La Convention sur le brevet européen exclut à juste titre de la brevetabilité les variétés végétales ainsi que les procédés essentiellement biologiques d'obtention de végétaux, tels que le croisement ou la sélection. Ne peuvent non plus être brevetées les techniques modernes d'amélioration des plantes comme l'utilisation de marqueurs moléculaires génétiques. La Grande Chambre des recours de l'Office européen des brevets (OEB) a indiqué en 2010 à propos d'affaires qui concernaient la tomate et le brocoli, qu'était exclu de la brevetabilité comme étant essentiellement biologique un procédé d'obtention végétale consistant en des étapes de croisement puis de sélection des végétaux. Le procédé n'est brevetable que s'il comporte une étape supplémentaire de nature technique qui par elle-même modifie un caractère dans le génome du végétal.

La question de savoir si des plantes obtenues par des procédés exclus de la brevetabilité sont brevetables est actuellement en cours de clarification auprès de la Grande Chambre de recours de l'OEB. L'OEB a donc suspendu toutes les délivrances de brevets portant sur des plantes obtenues par un procédé essentiellement biologique. Les brevets qui ont déjà été délivrés soulèvent de fortes interrogations, en raison de l'étendue parfois incertaine de l'objet protégé. Les sélectionneurs ne disposent pas d'informations suffisantes pour vérifier si des éléments brevetés sont présents dans les variétés qu'ils manipulent ou produisent.

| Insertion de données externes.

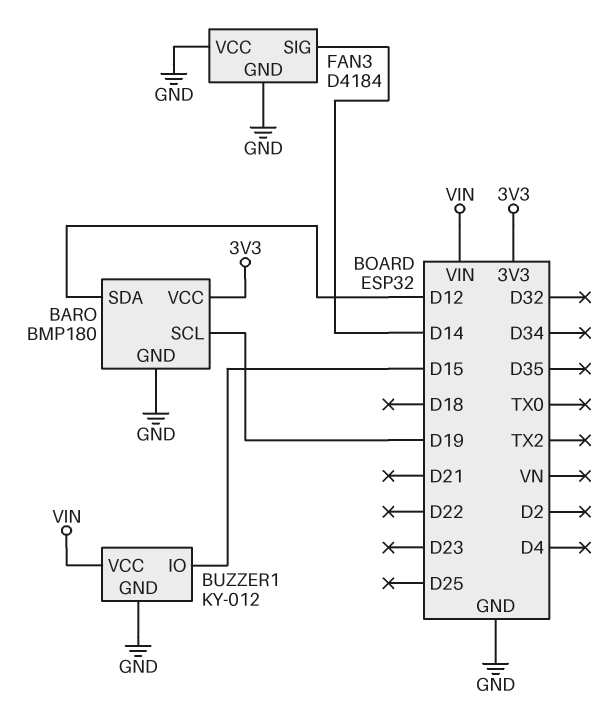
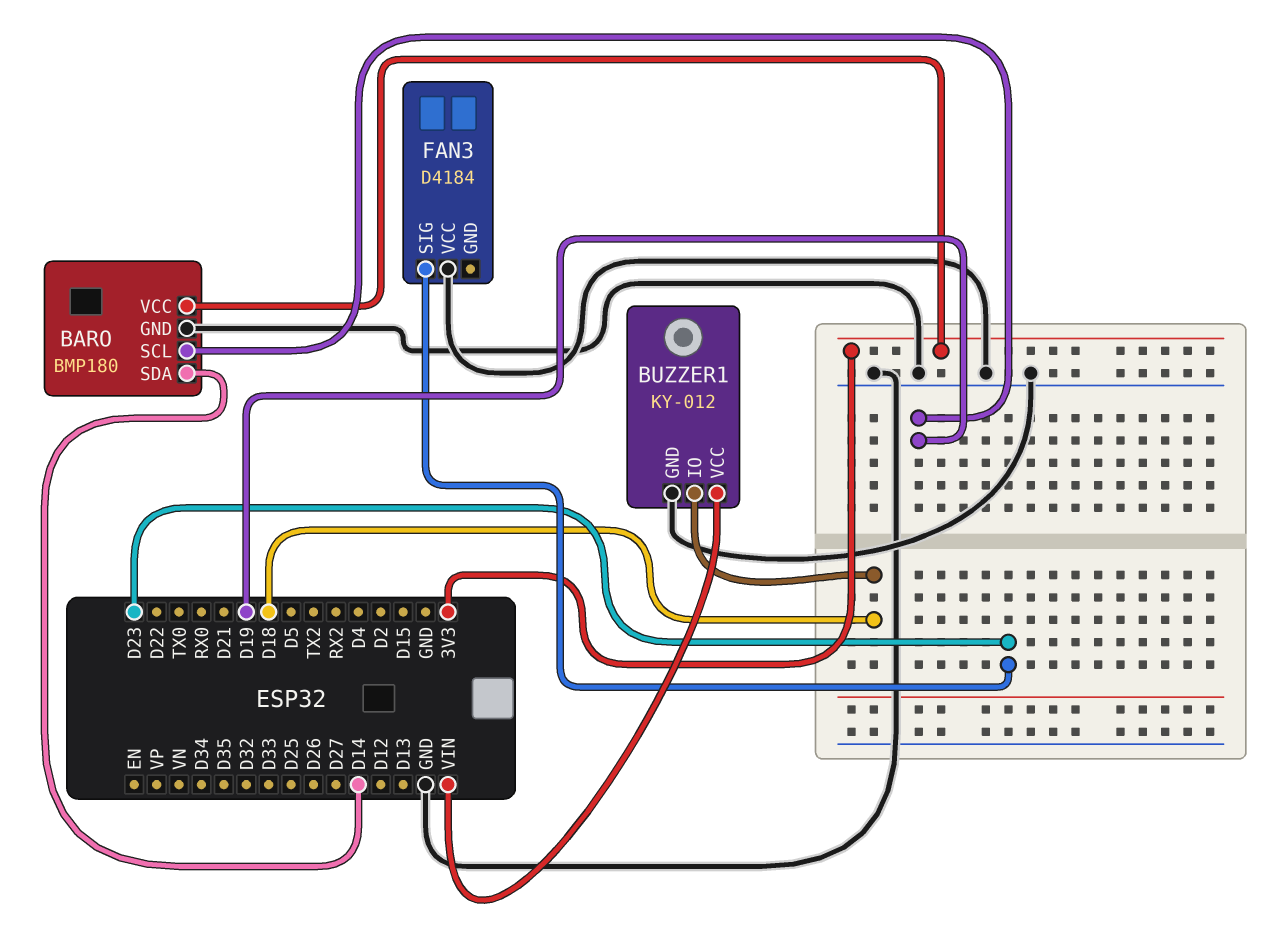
BARO pin SDA: D12 -> D14
BUZZER1 pin IO: D15 -> D18
FAN3 pin GND: GND -> none
FAN3 pin SIG: D14 -> D23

Une entreprise française a ainsi été contrainte de verser des redevances à une entreprise néerlandaise qui avait obtenu un brevet sur des salades résistant à un puceron, issues d'un processus essentiellement biologique qu'elle avait pourtant elle-même découvert.

Il faut interdire le brevetage des gènes natifs, sans quoi l'arme alimentaire sera concentrée entre quelques entreprises, et donc quelques États. C'est un problème comparable à celui de la propriété des données personnelles, détenues à 93 % par Google. Rapporteur de la directive 98/44/CE sur la protection des inventions biotechnologiques, je m'étais opposé fortement à Monsanto sur ce point. Malheureusement, le lobbying des entreprises anglo-saxonnes à Bruxelles est efficace. Nous devons donc rester vigilants si nous ne voulons pas voir adopter la brevetabilité des gènes natifs. L'enjeu est tel que l'Union européenne devrait traiter de ces questions avec ses partenaires commerciaux dans le cadre des accords internationaux et particulier, dans la cadre du futur accord de libre-échange avec les États-Unis. Nous devons soutenir des règles de propriété intellectuelle qui préservent un tissu dense et diversifié de sélectionneurs et encouragent l'innovation, en privilégiant la protection par le COV et en limitant les possibilités de protection par le brevet.